Finalmente, em 31 de outubro deste ano, o juiz da 2a Vara de Órfãos do Rio de Janeiro concedeu-me a tutela definitiva do Francisco. Ele seguiu para a escola depois de um longo depoimento e telefonamos para lá assim que saiu a decisão. Sua professora fazia aniversário naquele dia e disse a ele que aquela notícia era o melhor presente que havia recebido. Comemoramos com alívio e alegria essa decisão. Seus amigos fizeram muita festa e alguns deles foram festejar conosco num restaurante na Urca.

Embora essa decisão da Justiça não tenha criado uma jurisprudência, pois se tratou de um acordo entre as partes, acredito que tenha aberto um precedente importante. Demonstra a tendência do direito de considerar e respeitar a nova família brasileira. Aponta um amadurecimento das leis que devem acompanhar as transformações da sociedade e espero que nossa experiência possa servir de ponto de partida para uma ampla discussão sobre os direitos de casais homossexuais.
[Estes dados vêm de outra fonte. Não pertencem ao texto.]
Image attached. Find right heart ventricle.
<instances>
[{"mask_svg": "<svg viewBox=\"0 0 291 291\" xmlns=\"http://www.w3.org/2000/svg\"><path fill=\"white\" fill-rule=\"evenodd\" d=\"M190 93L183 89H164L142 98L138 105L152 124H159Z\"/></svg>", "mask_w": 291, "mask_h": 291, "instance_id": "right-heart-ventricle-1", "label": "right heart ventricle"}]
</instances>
Passado um ano da morte da minha linda menina, depois de tanta luta para manter íntegra nossa família, sinto que estou em paz. Espero, agora, educar nosso filho da melhor maneira possível, para que ele se torne um homem de bem, para que seja feliz e tenha uma vida digna. Conto com a família da Cássia. Durante todo esse ano estreitamos nossa relação e temos em comum um grande amor por essa criança e o desejo de vê-la feliz. Sempre que nos visitam, o Francisco se alegra ao ouvir histórias de sua mãe quando era criança e, aos poucos, vamos substituindo a saudade que dói por outra mais agradável e mais leve.

Sinto-me privilegiada de ter podido conviver com a figura iluminada de Cássia durante todos esses anos. Acho mesmo que ela não era muito desse mundo. Minha querida companheira que, ao partir, em sua infinita generosidade, me deixou um filho lindo e, para seu filho, uma mãe."